Saved data entries:
----

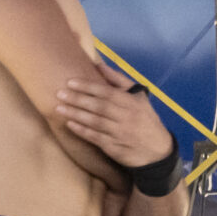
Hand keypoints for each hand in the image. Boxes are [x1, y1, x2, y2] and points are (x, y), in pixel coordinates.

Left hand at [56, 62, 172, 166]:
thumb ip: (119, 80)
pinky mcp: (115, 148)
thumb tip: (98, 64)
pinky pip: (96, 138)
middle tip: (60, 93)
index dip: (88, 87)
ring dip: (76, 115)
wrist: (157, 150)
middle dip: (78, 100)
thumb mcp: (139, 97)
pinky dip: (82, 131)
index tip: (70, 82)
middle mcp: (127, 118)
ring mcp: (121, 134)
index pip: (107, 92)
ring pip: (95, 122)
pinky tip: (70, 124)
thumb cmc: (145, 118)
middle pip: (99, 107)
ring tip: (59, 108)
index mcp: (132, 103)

----

Nothing but a number is expected: the count of lines in the data that include the word "index".

4